CHAPTER XXXIII.
After skirmishing with various success, and after multiplied rencontres, in which some knowledge of the service was obtained, and some dexterity acquired, a determination was made on the part of him whose pen has in our MS. traced records of the dead and the living, to make one great and bold attempt. The result was to be fame and profit. A proposal was made to an eminent bookseller to publish a very extensive work, which appeared to be wanted; the execution of it, however, required what is properly called learning, knowledge of languages, history, geography, and indeed every scholar-like accomplishment.
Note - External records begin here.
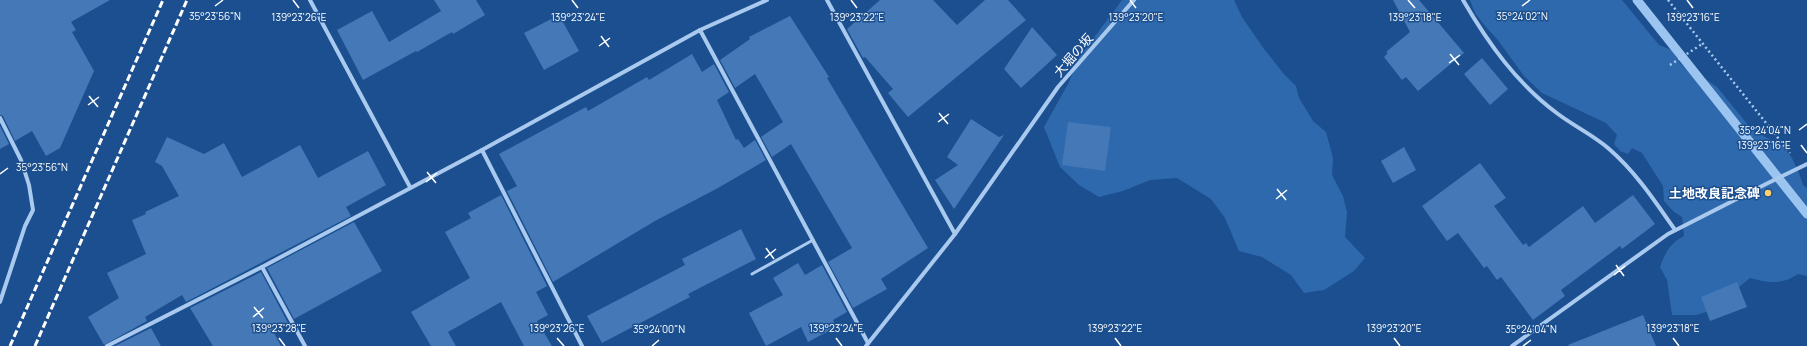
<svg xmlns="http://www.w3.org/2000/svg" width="1807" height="346" viewBox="0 0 1807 346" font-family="Manrope,'Noto Sans JP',sans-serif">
<rect width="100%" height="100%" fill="#1b4f8f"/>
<g fill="#2e69ad">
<path d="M1122,0H1234L1242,17L1264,49L1283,73L1296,86L1299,98L1313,121L1326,132L1333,158L1332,175L1343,196L1347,212L1345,237L1365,258L1354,271L1324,290L1304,293L1291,275L1262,257L1239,251L1225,218L1211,199L1177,178L1150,180L1123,191L1099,197L1079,185L1060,167L1044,127L1069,82L1078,59Z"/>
<path d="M1470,0H1622L1659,45L1672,50L1680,63L1691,74L1704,78L1717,87L1753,131L1782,145L1792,158L1799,173L1803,185L1807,188V276L1798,274C1782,285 1768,283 1750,278L1710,311L1696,315H1672L1667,280L1660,267C1665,253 1670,243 1684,236L1682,217L1674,212L1664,201L1663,186L1642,153L1632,148L1628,154L1620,151L1614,144L1617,135L1606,123L1542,93L1524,76L1497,39L1485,26L1475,13Z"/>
</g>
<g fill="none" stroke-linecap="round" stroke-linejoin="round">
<path stroke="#9cc4f0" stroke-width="9" d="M1637,0L1807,214"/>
</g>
<g fill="#4478b7">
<path d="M0,0H110L71,22L76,30L72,32L94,71L60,148L46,156L32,131L15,141L3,116L0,115Z"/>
<path d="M434,0H476L485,15L453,34L452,32L417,52L416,51L363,80L337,30L372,11L389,42L441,11Z"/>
<path d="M880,0H933L957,25L985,0H1008L1026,20L908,117L888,93L893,89L865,57L863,58L847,29Z"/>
<path d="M1393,0H1419L1464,53L1418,91L1406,77L1402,80L1384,57L1388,53L1386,52L1410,32Z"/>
<path d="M559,15L579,51L544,70L524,33Z"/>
<path d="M790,16L829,77L827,78L928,248L881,279L887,289L853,308L828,262L852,248L791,144L772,157L761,137L783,122L755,74L735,88L720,60L750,39L749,37Z"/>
<path d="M1032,27L1057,55L1021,88L1004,69Z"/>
<path d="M692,54L702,72L714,64L729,92L717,100L736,140L738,139L744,148L755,140L766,160L718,188L655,221L553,282L507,191L517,186L499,154L586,107L588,111L647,77L649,80Z"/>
<path d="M1482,58L1508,89L1490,105L1464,74Z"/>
<path d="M971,119L999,137L1004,135L954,209L935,180L958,165L947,157Z"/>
<path d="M1068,122L1111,127L1105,171L1062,165Z"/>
<path d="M0,126L9,144L0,149Z"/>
<path d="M167,137L204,154L224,143L242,177L300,145L318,178L368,151L386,185L346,207L351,216L186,302L182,295L145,317L147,321L104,345L88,317L119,298L107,273L146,254L132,220L146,214L145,212L179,196L162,166L155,162Z"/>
<path d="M1404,147L1416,170L1393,183L1381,161Z"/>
<path d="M1480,163L1506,198L1494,206L1523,245L1526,243L1529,247L1583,206L1595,223L1633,195L1655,224L1622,249L1620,246L1561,290L1565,296L1533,320L1501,277L1497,280L1487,266L1484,268L1458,233L1447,241L1422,206Z"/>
<path d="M501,195L547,286L536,292L548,315L537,321L552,346H524L501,302L448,332L456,346H431L411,312L470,278L445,232L471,218L468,213Z"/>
<path d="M354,222L382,271L294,319L267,268Z"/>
<path d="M741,229L756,259L688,294L690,297L602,343L587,316L685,265L682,259Z"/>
<path d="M798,263L805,275L822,265L847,312L833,320L836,327L808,342L801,327L766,346L749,313L783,295L773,278Z"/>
<path d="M261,272L288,323L273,331L281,346H213L190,308Z"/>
<path d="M1737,282L1747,307L1710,321L1701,297Z"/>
<path d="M1643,315L1656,346H1569L1568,345Z"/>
<path d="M151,328L161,346H115Z"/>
</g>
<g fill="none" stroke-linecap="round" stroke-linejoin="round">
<g stroke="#a9c9ee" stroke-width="2.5" stroke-dasharray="2 3" stroke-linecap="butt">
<path d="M1668,0L1790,153"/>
<path d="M1670,65L1702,44"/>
</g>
<path stroke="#a9c9ee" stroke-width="3" d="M752,274L813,240"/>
<g stroke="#a9c9ee" stroke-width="4">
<path d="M310,0L410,187"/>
<path d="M827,0L955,234"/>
<path d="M1463,0C1488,43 1517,84 1558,114C1574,126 1593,135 1608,148C1635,171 1655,201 1675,230"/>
<path d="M700,30L868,343"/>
<path d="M0,118L21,160L29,185L33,210L25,226L0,302"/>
<path d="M482,150L582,346"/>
<path d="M262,267L305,346"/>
<path d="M107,346L262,267L482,150L700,30L767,0"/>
<path d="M866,346L955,234L1058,87L1134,0"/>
<path d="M1512,346L1668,234L1768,183L1807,164"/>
</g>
<g stroke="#fff" stroke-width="3" stroke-dasharray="7 3" stroke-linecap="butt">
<path d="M10,346L163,0"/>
<path d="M35,346L187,0"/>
</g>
</g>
<path fill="none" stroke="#fff" stroke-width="1.5" d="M293,0L299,8M572,0L578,8M851,0L857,8M1130,0L1136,8M1408,0L1415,8M1687,0L1693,8M215,6L223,0M1522,6L1530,0M601,36L609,47M599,46L610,38M1450,54L1459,65M1449,63L1460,55M89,96L98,107M88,105L99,97M939,113L948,124M938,122L949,114M1799,130L1807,124M1801,145L1807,153M427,172L436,183M0,174L8,168M426,182L437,173M1277,189L1286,200M1276,199L1287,190M766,248L774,259M765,258L776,249M1616,265L1624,276M1614,275L1625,266M254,307L263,318M253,317L264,308M279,338L285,346M557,338L564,346M836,338L842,346M1115,338L1121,346M1394,338L1400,346M1673,338L1679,346M652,346L659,340M1523,346L1531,340"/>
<circle fill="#ffd166" stroke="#1b4f8f" stroke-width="1.5" cx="1768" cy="193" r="4"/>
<g text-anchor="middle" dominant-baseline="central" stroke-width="3" stroke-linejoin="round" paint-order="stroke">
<g font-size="13" fill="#fff" stroke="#1b4f8f">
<text transform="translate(1073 55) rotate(-49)">大堀の坂</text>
</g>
<g font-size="13" font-weight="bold" fill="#fff" stroke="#1b4f8f" text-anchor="end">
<text x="1760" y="193">土地改良記念碑</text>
</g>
</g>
<g font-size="10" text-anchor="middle" fill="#fff" stroke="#1b4f8f" stroke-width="3" stroke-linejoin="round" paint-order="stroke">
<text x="215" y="20">35°23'56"N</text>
<text x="1522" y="20">35°24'02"N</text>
<text x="299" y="21">139°23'26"E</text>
<text x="578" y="21">139°23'24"E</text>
<text x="857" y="21">139°23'22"E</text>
<text x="1136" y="21">139°23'20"E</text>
<text x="1415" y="21">139°23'18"E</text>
<text x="1693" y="21">139°23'16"E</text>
<text x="1765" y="134">35°24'04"N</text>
<text x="1764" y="149">139°23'16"E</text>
<text x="42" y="171">35°23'56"N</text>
<text x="279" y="332">139°23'28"E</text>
<text x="557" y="332">139°23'26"E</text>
<text x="836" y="332">139°23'24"E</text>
<text x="1115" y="332">139°23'22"E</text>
<text x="1394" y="332">139°23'20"E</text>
<text x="1673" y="332">139°23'18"E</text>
<text x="659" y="333">35°24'00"N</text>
<text x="1531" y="333">35°24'04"N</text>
</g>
</svg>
Strange as it may appear, the proposal, though made by a young, obscure, and almost inexperienced adventurer in the fields of literature, was accepted. The work was successfully completed. A very large impression was printed and sold, which was in time succeeded by a second. “Sooth to say,” observes our MS. “the remembrance of the undertaking, from its magnitude and difficulty, from the little help that was received in its progress, from the very limited access to literary supplies and reinforcements, excites at this distant period an irresistible sort of tremour.” Notwithstanding many defects, which were unavoidable, many more which were very justly imputable to the author’s deficiency of talent, or of learning, or perhaps of both, the work was accompanied by reputation, and still remains a staple commodity in the market.
Among other advantages which resulted from the undertaking, was the very valuable one of an extensive introduction to the most eminent and considerable literary characters. Ah! that of these so few should survive to peruse this narrative. One connection was formed, which endured to the satisfaction of both, as long as life’s frail thread permitted, and this was with Porson. It commenced in this manner:—A crabbed sort of composition in a dead language had made its appearance, which from the singularity of the circumstance, the celebrity of the writer, and the feverish susceptibility of the times, excited universal curiosity. It seemed to defy all attempt to render it into the Vernacular language. The attempt, however, was made, and with such effect, that Porson expressed a desire, a thing not very usual with him, to know the “Cunning Shaver,” who had been guilty of this audacious enterprize. In consequence, a common friend brought them together, and an intimacy succeeded, which suffered no interruption till the melancholy period of the Professor’s premature death. They had before met in very early life, and their earliest friends were nearly connected. It may be said, that perhaps nobody knew Porson better, very few so well. Much has been said of this extraordinary scholar, but by no means enough; a great deal more is due to him. In what follows, he who wrote this narrative, may boldly defy contradiction.
It is by no means intended to enter into controversy with the only two accounts of Porson which have hitherto been given with any thing like authority, or materially to contradict their assertions. The first appeared in the Morning Chronicle, the second in the periodical publication called the Athenæum. This latter has usually been assigned to ⸺, a most learned and able contemporary, and who was, beyond all possibility of doubt, accurate as far as circumstances enabled him to be so. The other account was communicated to the editor of the Morning Chronicle by Porson’s sister, who attended his funeral.
This lady’s name is H⸺, and her residence is at C⸺, in N⸺. She is probably some four or five years younger than her brother, to whom she bears a strong personal resemblance, more particularly in the lower features of her face, her tone of voice, and peculiarity of smile. After her return from the funeral, she communicated to the editor, the substance of what appeared in that paper on the day following. Its accuracy will hardly be called in question; yet all that she had to tell, must necessarily, as far as her actual knowledge went, be confined to Porson’s boyish days, for after he went to Eton, he had but little intercourse with his family. Neither was she circumstantially correct, as she subsequently acknowledged, on being desired to call to mind whether her brother did not imbibe his very first rudiments from a person of the name of W⸺, who kept the village school at B⸺, in N⸺, where Porson’s father and mother lived. She remembered the fact, but observed, that W. was a plain ignorant shopkeeper, to whom her brother was sent when a child about six years of age, but that he did not continue long with him, it being soon discovered that the pupil could read as fluently as his master. This may or may not have been the truth. That Mr. W⸺ was a plain shopkeeper, and that he kept the village school, cannot be denied; but that he was so ignorant, as the lady’s remark seemed to intimate, may fairly be questioned. He was well known to the writer of this narrative, who had frequently conversed with him on the subject of Porson. He spoke in the highest terms of his early proofs of capacity, and was not a little proud of having been accessory to the formation of the base of that monument, which afterwards lifted its proud eminence so high.
Mr. W⸺ had a respectable appointment under the Excise Office, another proof, if one were wanting, that he could not be so exceedingly ignorant. He was also greatly respected by ⸺, the squire of the parish, who was subsequently the patron of Porson, as well as by ⸺, the clergyman, who was Porson’s earliest friend. Thus much for honest Mr. W⸺. Paullo majora canamus.
Nam et in ratione conviviorum quamvis a plerisque cibis singuli temperemus, totam tamen cœnam laudare omnes solemus: nec ea quæ stomachus noster recusat, adimunt gratiam illis, quibus capitur.